Ливанул дождь, крупный, частый, не отдельными каплями, а непрерывными струями от неба до земли. Опрокинулось целое море воды, это расчет за двухмесячную бездождицу.

Позабыв, что могу промокнуть до костей, стою под дождем со сложенными ковшом ладонями, и когда они наполняются водой, выпиваю ее жадно, большими глотками. Мне кажется, что никогда в жизни не пивал такой вкусной, освежающей и бодрящей воды. Напившись, мою лицо и руки, потом снимаю сапоги, штаны и купаюсь до пояса в потоке. По оврагу уже мчится поток. Безумно хочется искупаться всему, с головой, но Федора Васильевна строго-настрого запретила мочить рану, и я прячусь под развесистую сосну, склонившуюся над потоком.

Бурный грозовой дождь с неистовыми взрывами молний и грома, с дикими налетами ветра постепенно переходит в спокойный, безветренный. У нас в деревне такие дожди называют деловыми, рабочими. Для полей они гораздо лучше грозовых. Грозовой как падает бурно, так и стекает, а спокойный, рабочий каждой каплей впитывается в землю.

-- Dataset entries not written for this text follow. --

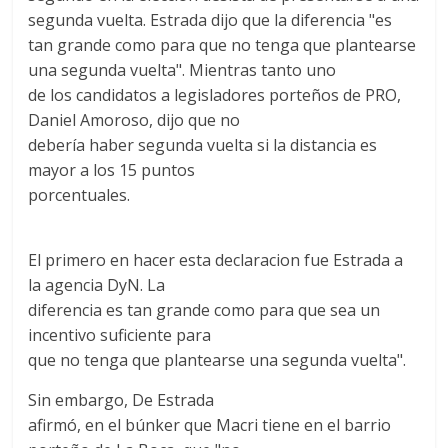
segunda vuelta. Estrada dijo que la diferencia "es
tan grande como para que no tenga que plantearse
una segunda vuelta". Mientras tanto uno
de los candidatos a legisladores porteños de PRO,
Daniel Amoroso, dijo que no
debería haber segunda vuelta si la distancia es
mayor a los 15 puntos
porcentuales.
El primero en hacer esta declaracion fue Estrada a
la agencia DyN. La
diferencia es tan grande como para que sea un
incentivo suficiente para
que no tenga que plantearse una segunda vuelta".
Sin embargo, De Estrada
afirmó, en el búnker que Macri tiene en el barrio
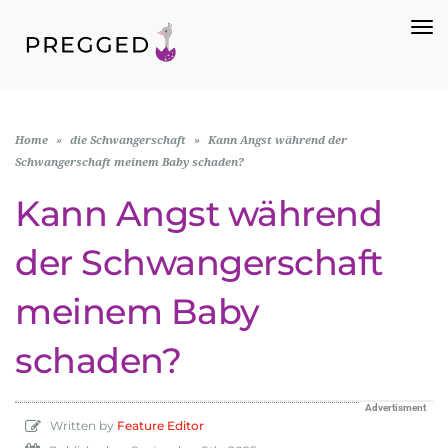
To
Na
Home
»
die Schwangerschaft
»
Kann Angst während der
Schwangerschaft meinem Baby schaden?
Kann Angst während
der Schwangerschaft
meinem Baby
schaden?
Advertisment
Written by
Feature Editor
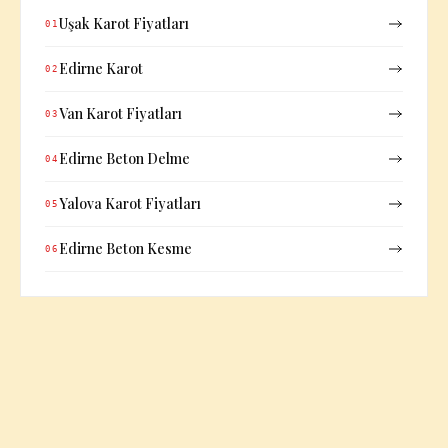
Uşak Karot Fiyatları
01
Edirne Karot
02
Van Karot Fiyatları
03
Edirne Beton Delme
04
Yalova Karot Fiyatları
05
Edirne Beton Kesme
06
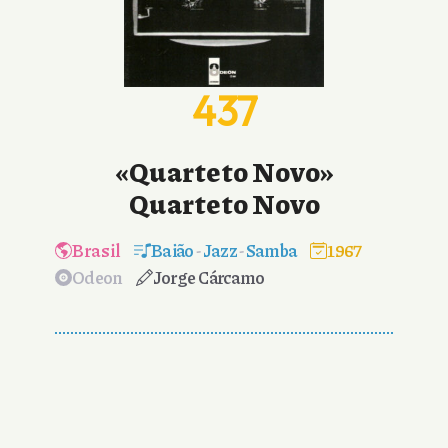
437
«Quarteto Novo»
Quarteto Novo
Brasil
Baião
-
Jazz
-
Samba
1967
Odeon
Jorge Cárcamo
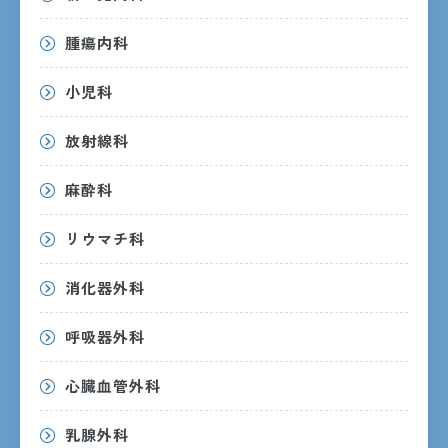
腫瘍内科
小児科
〒890-8760 鹿児島市上荒田町37番1号
放射線科
麻酔科
交通アクセス
リウマチ科
消化器外科
呼吸器外科
受付時間
8:30〜15:00
心臓血管外科
月曜日〜金曜日
乳腺外科
診察時間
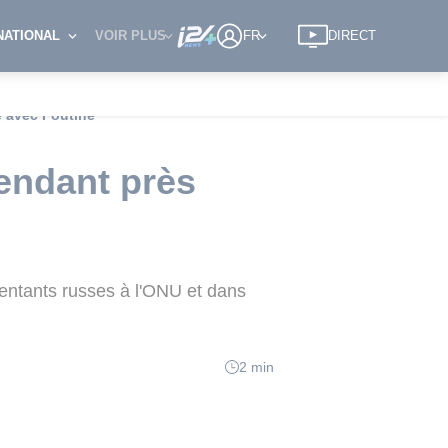
NATIONAL
VOIR PLUS
FR
DIRECT
e avec Poutine
endant près
entants russes à l'ONU et dans
2 min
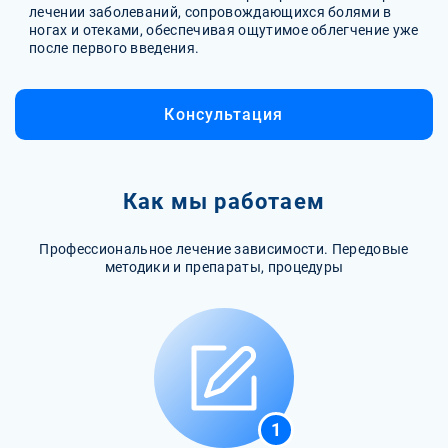
лечении заболеваний, сопровождающихся болями в
ногах и отеками, обеспечивая ощутимое облегчение уже
после первого введения.
Консультация
Как мы работаем
Профессиональное лечение зависимости. Передовые
методики и препараты, процедуры
1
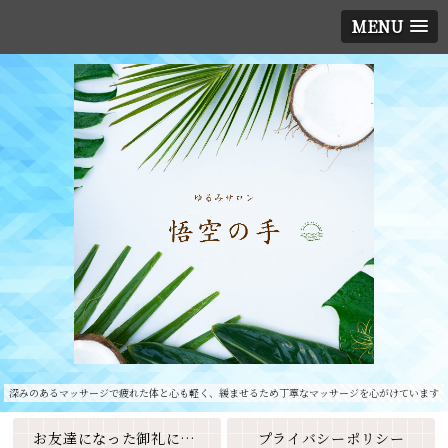
MENU
深みのあるマッサージで疲れた体と心も軽く、緩ませるため丁寧なマッサージを心がけています
お友達になった御礼に素敵なクーポンをプレゼント🎁
プライバシーポリシー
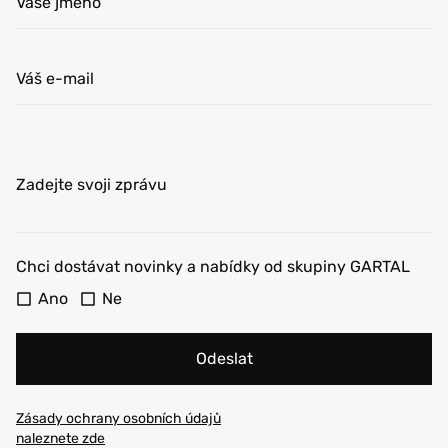
Vaše jméno
Váš e-mail
Zadejte svoji zprávu
Chci dostávat novinky a nabídky od skupiny GARTAL
Ano
Ne
Odeslat
Zásady ochrany osobních údajů
naleznete zde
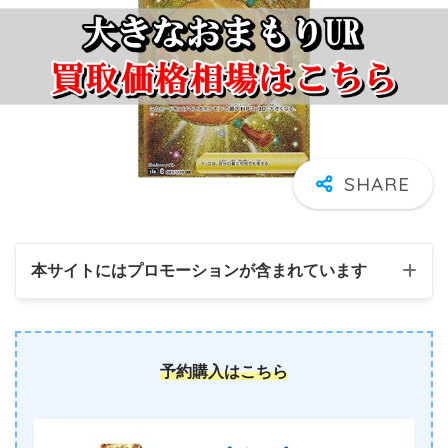
本サイトにはプロモーションが含まれています
予約購入はこちら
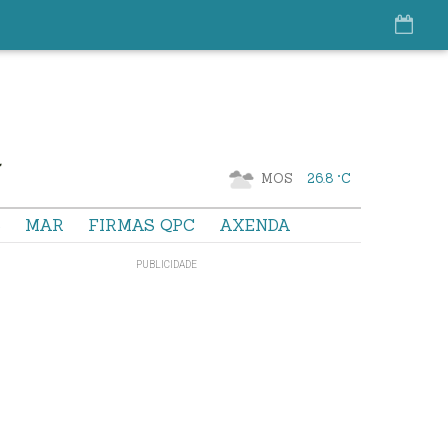
MOS
26.8 °C
S
MAR
FIRMAS QPC
AXENDA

Этот дождь, наверно, благословляют крестьяне: он в самое время для озимых, посеянных недавно в совершенно сухую землю. Благословляю его и я: он так хорошо утолил мою тоску по воде, смахнул жару, прочистил от пыли воздух. Если бы мне не надо идти, я сказал бы ему: лей вечно!

Выжидать, когда кончится дождь, не стану. Он, мой благодетель, может обернуться в погубителя: перейдет в затяжное осеннее ненастье, расслякотит землю, распустит хляби, грязи — потонешь.

И вот иду по придорожным канавам и даже по самой дороге. Сейчас мне некогда осторожничать, надо как можно быстрей на помощь Танюшке и Настёнке. Дождь перестал, но я не перестаю проклинать его: он так размочил, раскиселил землю, что будет просыхать неделю.

Иду, пожалуй, безрассудно смело, отчаянно. Около одного из мостов напоролся на немецкого часового. Он заметил меня на секунду раньше, крикнул: «Хальт!» — и выстрелил. Но промахнулся. А в следующую секунду я убил его из пистолета и нырнул под мост, в овраг, в кустарник.